** SELECTED TEXT follows **

Georgios Tsiakos

Mandraikos
- Position: Power forward / center

Personal information
- Born: July 19, 1982 (age 43) Cholargos, Greece
- Nationality: Greek
- Listed height: 6 ft 9 in (2.06 m)
- Listed weight: 240 lb (109 kg)

Career information
- NBA draft: 2004: undrafted
- Playing career: 2001–present

Career history
- 2001–2004: Maroussi
- 2004–2005: Near East
- 2005–2006: Kolossos Rodou
- 2006–2007: A.E.L. 1964
- 2007: Inca
- 2007–2008: PAOK
- 2008: BK Ventspils
- 2008–2009: Kavala
- 2009–2011: Peristeri
- 2011–2012: Ilysiakos
- 2012–2013: Panelefsiniakos
- 2013–2015: AEK Athens
- 2015–2016: Panionios
- 2016–2017: Holargos
- 2017–2018: Dafni
- 2018–2019: Koroivos
- 2019–present: Mandraikos

Career highlights
- Greek 2nd Division champion (2014);

= Georgios Tsiakos =

Greek professional basketball player (born 1982)

** End of SELECTED TEXT **
** SUPPLIED DATA follows **

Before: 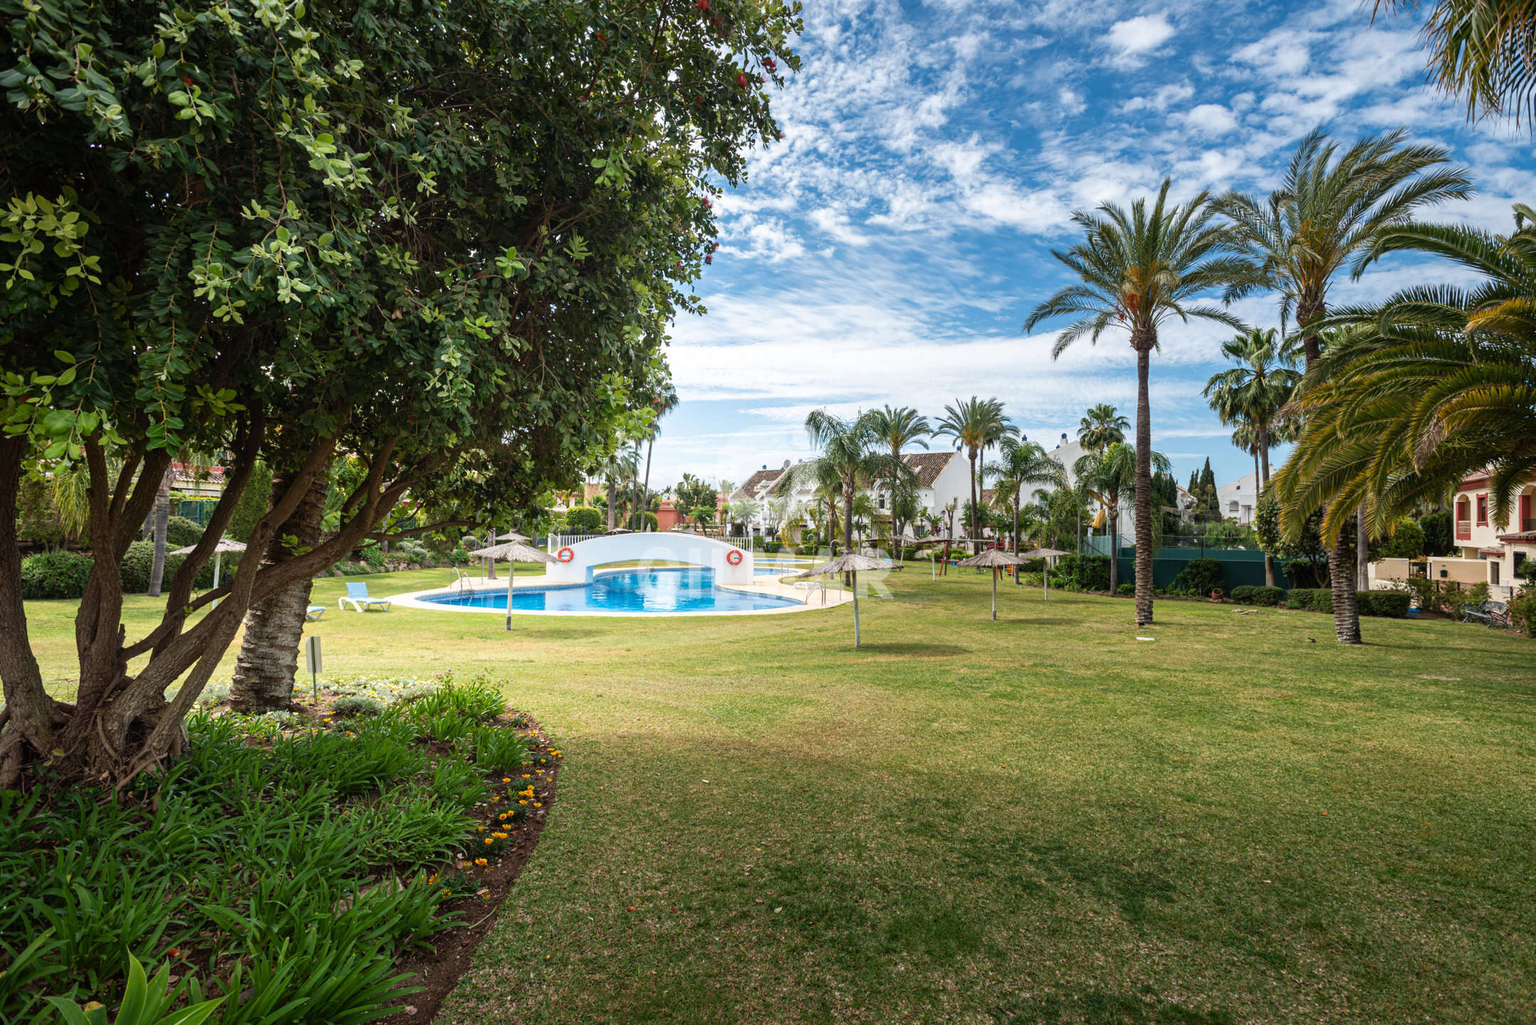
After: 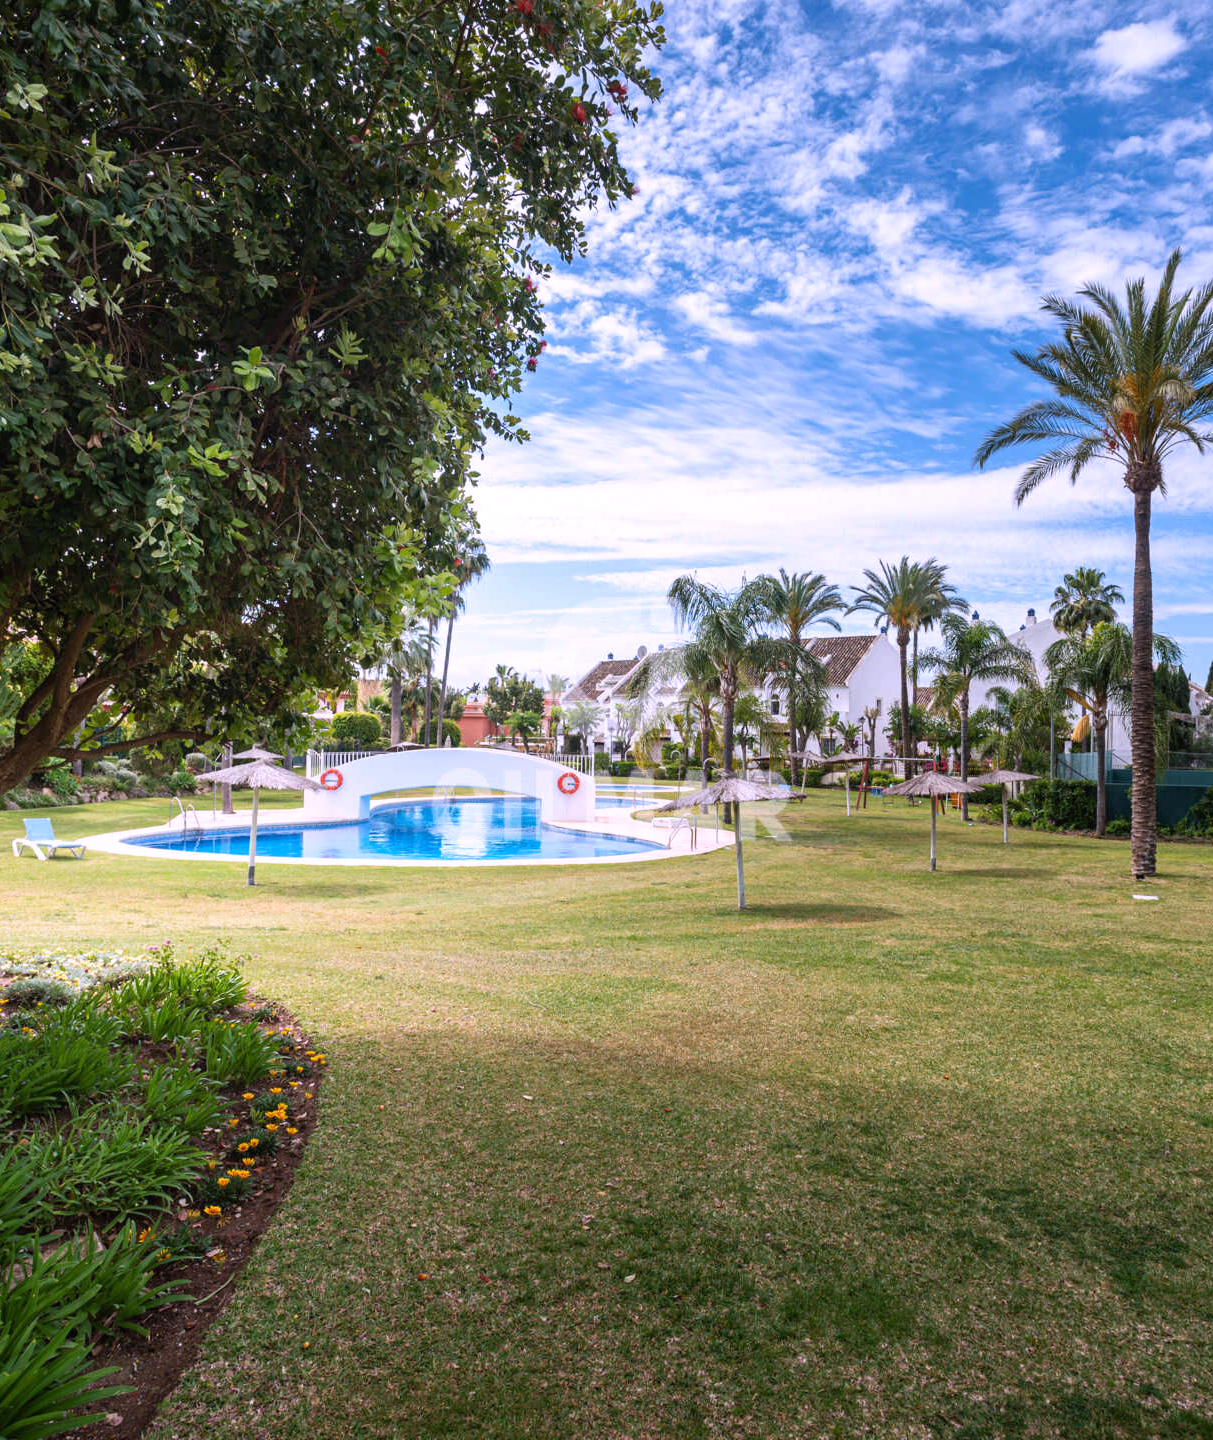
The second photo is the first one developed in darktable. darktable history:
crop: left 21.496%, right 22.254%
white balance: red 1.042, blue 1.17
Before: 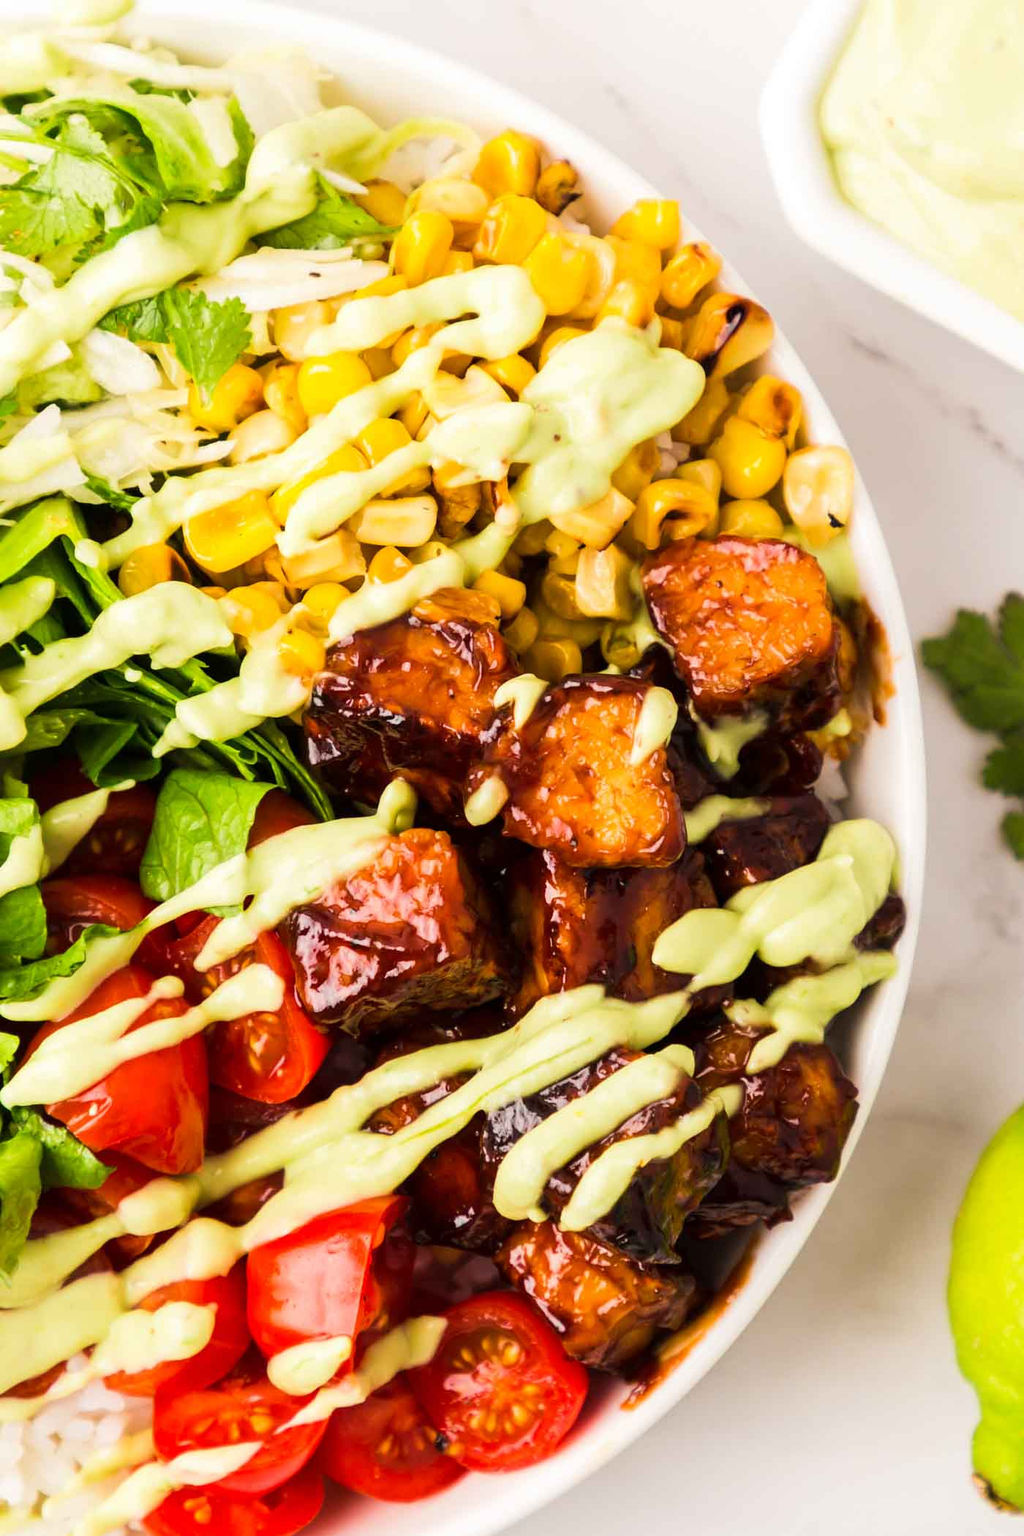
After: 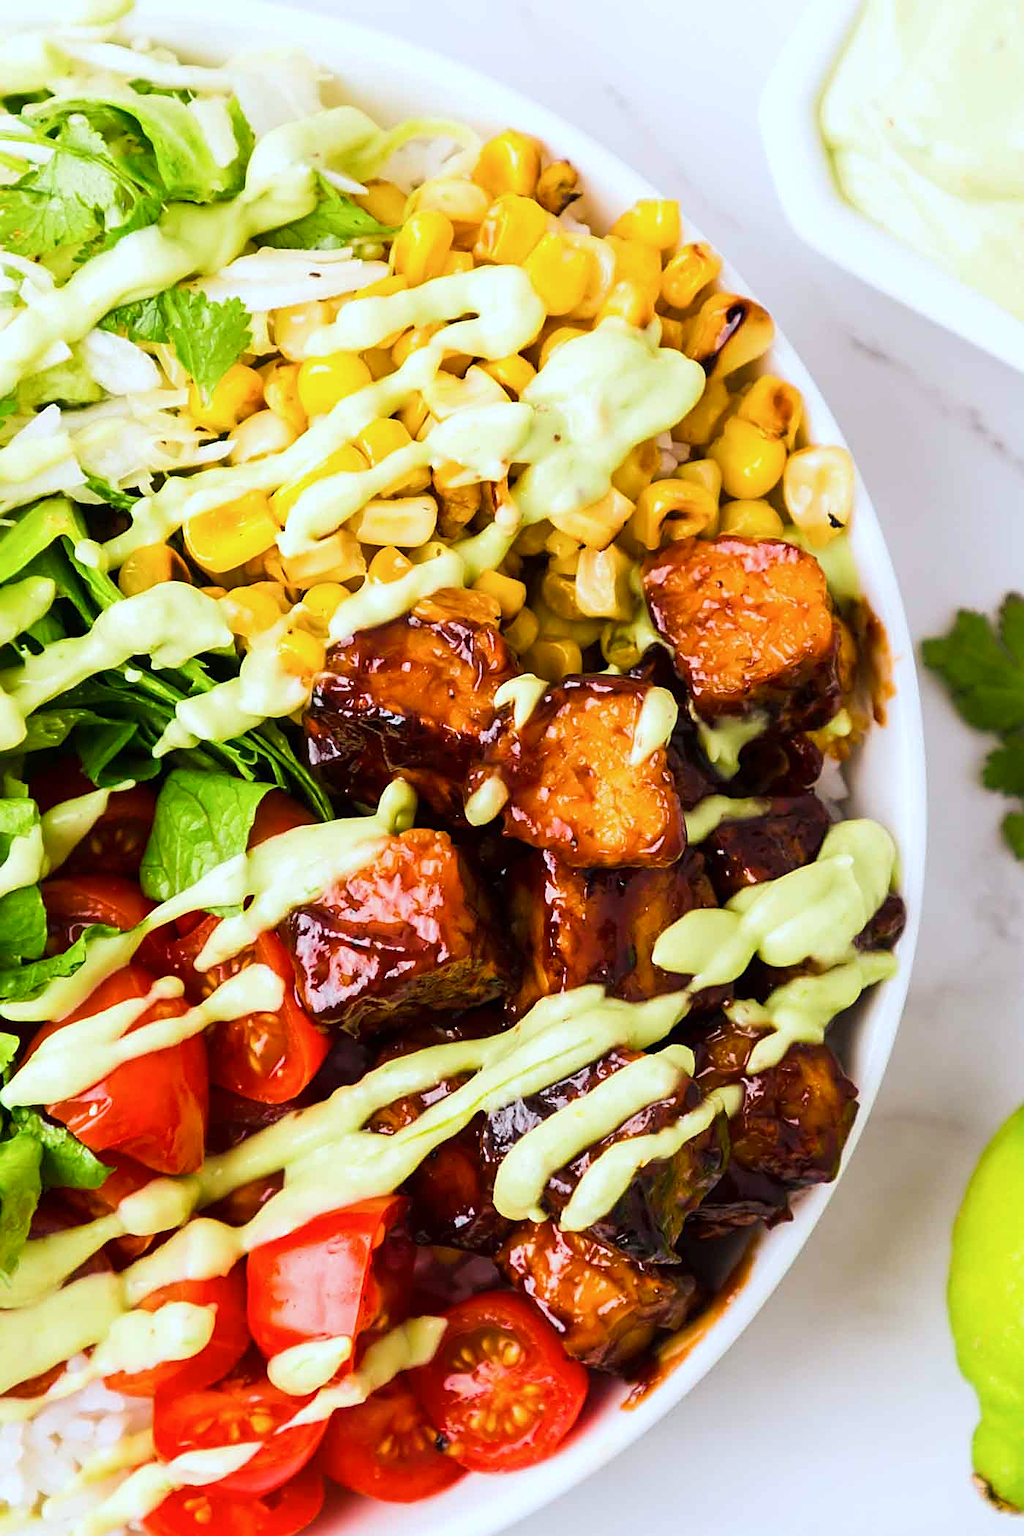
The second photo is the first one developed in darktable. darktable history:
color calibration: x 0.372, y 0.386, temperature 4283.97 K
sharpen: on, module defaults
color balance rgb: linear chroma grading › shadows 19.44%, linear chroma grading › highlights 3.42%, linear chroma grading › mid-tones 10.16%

** End of SUPPLIED DATA **

**CHECK YOUR UNDERSTANDING:**
• A. Please retype the Georgios Tsiakos profile from "Personal information" down to "lb (109 kg)".
• B. Based on the Georgios Tsiakos profile, say whether each statement is true, giving yes or no and the deciding words from the profile: (i) He was born in Cholargos, Greece. (ii) He was selected in the 2004 NBA draft. (iii) He played for PAOK from 2007 to 2008.
• C. Carry on the Georgios Tsiakos profile from the point where it stops.

**RESPONSES BY ITEM NUMBER:**
• A.
Personal information
- Born: July 19, 1982 (age 43) Cholargos, Greece
- Nationality: Greek
- Listed height: 6 ft 9 in (2.06 m)
- Listed weight: 240 lb (109 kg)

• B.
(i) Yes: "Born: July 19, 1982 (age 43) Cholargos, Greece"
(ii) No: "NBA draft: 2004: undrafted"
(iii) Yes: "2007–2008: PAOK"

• C.
Georgios "George" Tsiakos (alternate spelling: Giorgos) (Greek: Γιώργος Τσιάκος; born July 19, 1982) is a Greek professional basketball player. He is a 2.06 m tall power forward-center.

==Professional career==
Tsiakos won the Greek 2nd Division championship in 2014, with AEK Athens.

==National team career==
Tsiakos was a member of the junior national teams of Greece. With Greece's junior national team, he played at the 2002 FIBA Europe Under-20 Championship, where he won a gold medal. With Greece's under-26 national team, he won the silver medal at the 2005 Mediterranean Games.